Tah-Chee (Dutch), A Cherokee Chief, 1837, Smithsonian American Art Museum; image from McKenney and Hall's Indian Tribes of North America: with lithographer Albert Newsam's signature; based on a painting by Charles Bird King

Historically, mixed-race European-American Indian and sometimes full blood Indian families of the South adopted the terms "Black Dutch", and to a lesser extent, Black Irish, first in Virginia, North Carolina, and Tennessee. The practice of Cherokees' identifying as "Black Dutch" originated during and after the 1830s Indian Removal era. They used this term to explain their dark looks and to avoid being removed to Indian Territory or stigmatized by Anglo-American society.[9]

One of the earliest Cherokee recorded as having been called "Dutch" was Tah-Chee, who died in 1848. He was known both as "Dutch," and "Captain William Dutch" -- and noted as such when his portrait was published in the 1837 book Indian Tribes of North America by Thomas L. McKenney (17851859) and James Hall (17931868). Dutch was a revered Cherokee chief and talented hunter. Trying to escape the forced removal to Indian Territory, he led his people to Texas. There he acquired a significant amount of land for his tribe along the Canadian River in Texas after fighting against the Osage and Comanche tribes of the territory. After he and his warriors were defeated by U.S. government forces, Tah-Chee was forced to move to the Indian Territory, later known as the state of Oklahoma.[10]

Some Native Americans, mainly Cherokee, but also Choctaw, Chickasaw, Creek, and other tribal people, sometimes claimed "Black Dutch" or "Black Irish" heritage to purchase land in areas which United States treaties and other laws had reserved for people of European descent. Once they owned the land, such families who had escaped forced removal during the Trail of Tears era would not admit to their heritage, for fear the property would be taken away from them.[9]

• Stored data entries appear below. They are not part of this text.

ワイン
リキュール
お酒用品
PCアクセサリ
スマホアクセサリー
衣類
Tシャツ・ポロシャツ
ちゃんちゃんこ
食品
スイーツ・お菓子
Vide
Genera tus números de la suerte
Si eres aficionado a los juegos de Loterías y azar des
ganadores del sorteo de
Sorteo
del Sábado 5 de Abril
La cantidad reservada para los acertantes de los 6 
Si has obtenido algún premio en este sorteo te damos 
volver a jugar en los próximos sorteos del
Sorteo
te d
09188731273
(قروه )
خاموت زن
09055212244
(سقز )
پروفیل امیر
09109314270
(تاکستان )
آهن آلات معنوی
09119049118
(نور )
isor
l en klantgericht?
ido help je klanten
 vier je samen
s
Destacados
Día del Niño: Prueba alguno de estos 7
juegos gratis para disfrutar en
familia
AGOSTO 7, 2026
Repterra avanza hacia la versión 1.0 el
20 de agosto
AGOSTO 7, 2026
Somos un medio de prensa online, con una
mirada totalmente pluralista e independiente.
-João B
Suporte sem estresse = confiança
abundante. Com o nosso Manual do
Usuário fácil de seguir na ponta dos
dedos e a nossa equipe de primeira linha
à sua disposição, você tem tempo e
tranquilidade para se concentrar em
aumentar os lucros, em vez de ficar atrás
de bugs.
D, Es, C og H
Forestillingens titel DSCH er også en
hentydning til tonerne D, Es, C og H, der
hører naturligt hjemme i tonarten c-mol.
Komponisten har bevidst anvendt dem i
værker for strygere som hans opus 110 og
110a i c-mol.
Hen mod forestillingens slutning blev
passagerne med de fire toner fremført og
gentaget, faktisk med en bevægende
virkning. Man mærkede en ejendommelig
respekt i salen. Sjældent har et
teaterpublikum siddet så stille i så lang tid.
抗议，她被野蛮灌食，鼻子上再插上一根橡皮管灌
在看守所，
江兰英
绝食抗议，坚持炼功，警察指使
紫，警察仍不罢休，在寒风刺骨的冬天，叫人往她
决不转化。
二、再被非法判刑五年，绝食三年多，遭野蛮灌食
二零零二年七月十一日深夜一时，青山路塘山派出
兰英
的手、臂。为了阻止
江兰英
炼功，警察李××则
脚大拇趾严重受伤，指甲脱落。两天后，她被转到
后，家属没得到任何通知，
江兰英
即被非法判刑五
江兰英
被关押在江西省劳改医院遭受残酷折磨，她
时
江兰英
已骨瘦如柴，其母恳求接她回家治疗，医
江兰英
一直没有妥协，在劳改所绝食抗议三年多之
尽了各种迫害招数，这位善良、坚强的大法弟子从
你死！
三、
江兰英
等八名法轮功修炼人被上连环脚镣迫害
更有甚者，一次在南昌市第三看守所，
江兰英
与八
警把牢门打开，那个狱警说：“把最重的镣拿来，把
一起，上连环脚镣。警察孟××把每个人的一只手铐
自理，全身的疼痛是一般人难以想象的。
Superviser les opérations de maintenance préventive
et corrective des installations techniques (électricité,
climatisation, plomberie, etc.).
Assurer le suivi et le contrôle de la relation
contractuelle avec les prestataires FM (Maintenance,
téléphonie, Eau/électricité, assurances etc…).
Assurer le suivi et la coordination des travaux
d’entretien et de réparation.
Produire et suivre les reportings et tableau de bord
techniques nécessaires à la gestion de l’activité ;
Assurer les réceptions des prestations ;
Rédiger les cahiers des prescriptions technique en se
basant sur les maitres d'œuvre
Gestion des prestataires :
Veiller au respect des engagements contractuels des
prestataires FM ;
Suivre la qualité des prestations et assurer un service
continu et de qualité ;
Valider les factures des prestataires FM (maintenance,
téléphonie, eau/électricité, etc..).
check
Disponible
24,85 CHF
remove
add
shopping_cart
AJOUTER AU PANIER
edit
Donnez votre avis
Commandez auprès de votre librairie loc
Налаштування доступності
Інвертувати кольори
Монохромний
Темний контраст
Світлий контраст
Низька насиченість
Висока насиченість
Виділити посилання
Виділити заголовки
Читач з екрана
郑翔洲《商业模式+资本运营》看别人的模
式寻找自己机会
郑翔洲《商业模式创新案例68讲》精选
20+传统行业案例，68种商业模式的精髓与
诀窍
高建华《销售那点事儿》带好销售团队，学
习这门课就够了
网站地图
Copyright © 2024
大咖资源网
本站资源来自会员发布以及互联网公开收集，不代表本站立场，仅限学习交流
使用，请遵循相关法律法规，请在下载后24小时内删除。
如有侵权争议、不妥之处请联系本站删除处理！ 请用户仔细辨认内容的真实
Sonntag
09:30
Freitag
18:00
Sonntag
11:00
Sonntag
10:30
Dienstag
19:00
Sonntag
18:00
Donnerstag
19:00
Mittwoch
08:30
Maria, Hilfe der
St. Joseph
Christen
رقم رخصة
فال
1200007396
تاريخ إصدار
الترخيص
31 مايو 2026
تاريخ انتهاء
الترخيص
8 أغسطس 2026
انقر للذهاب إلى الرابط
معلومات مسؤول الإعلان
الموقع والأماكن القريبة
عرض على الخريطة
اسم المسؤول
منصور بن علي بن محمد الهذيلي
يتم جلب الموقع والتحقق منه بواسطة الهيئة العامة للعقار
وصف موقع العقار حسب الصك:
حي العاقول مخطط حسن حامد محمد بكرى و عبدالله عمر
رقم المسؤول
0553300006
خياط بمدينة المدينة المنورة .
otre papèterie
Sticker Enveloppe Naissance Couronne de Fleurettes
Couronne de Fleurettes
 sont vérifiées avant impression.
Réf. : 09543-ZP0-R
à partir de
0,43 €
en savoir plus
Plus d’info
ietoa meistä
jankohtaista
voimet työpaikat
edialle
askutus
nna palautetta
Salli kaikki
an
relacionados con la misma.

The following explanation of the terms "Black Dutch" and "Black Irish" is displayed on the wall of the Oakville Indian Mounds Park and Museum in Lawrence County, Alabama:

Before the Indian Removal Act in 1830, many of Lawrence County's Cherokee people were already mixed with white settlers and stayed in the country of the Warrior Mountains. They denied their ancestry and basically lived much of their lives in fear of being sent West. Full bloods claimed to be Black Irish or Black Dutch, thus denying their rightful Indian blood. After being fully assimilated into the general population years later, these Irish Cherokee mixed-blood descendants, began reclaiming their Indian heritage in the land of the Warrior Mountains, Lawrence County, Alabama. During the 1900 U.S. Census only 78 people claimed their Indian heritage. In 1990, more than 2000 individuals claimed Indian descent. Today more than 4000 citizens are proud to claim their Indian heritage and are members of the Echota Cherokee tribe.[11]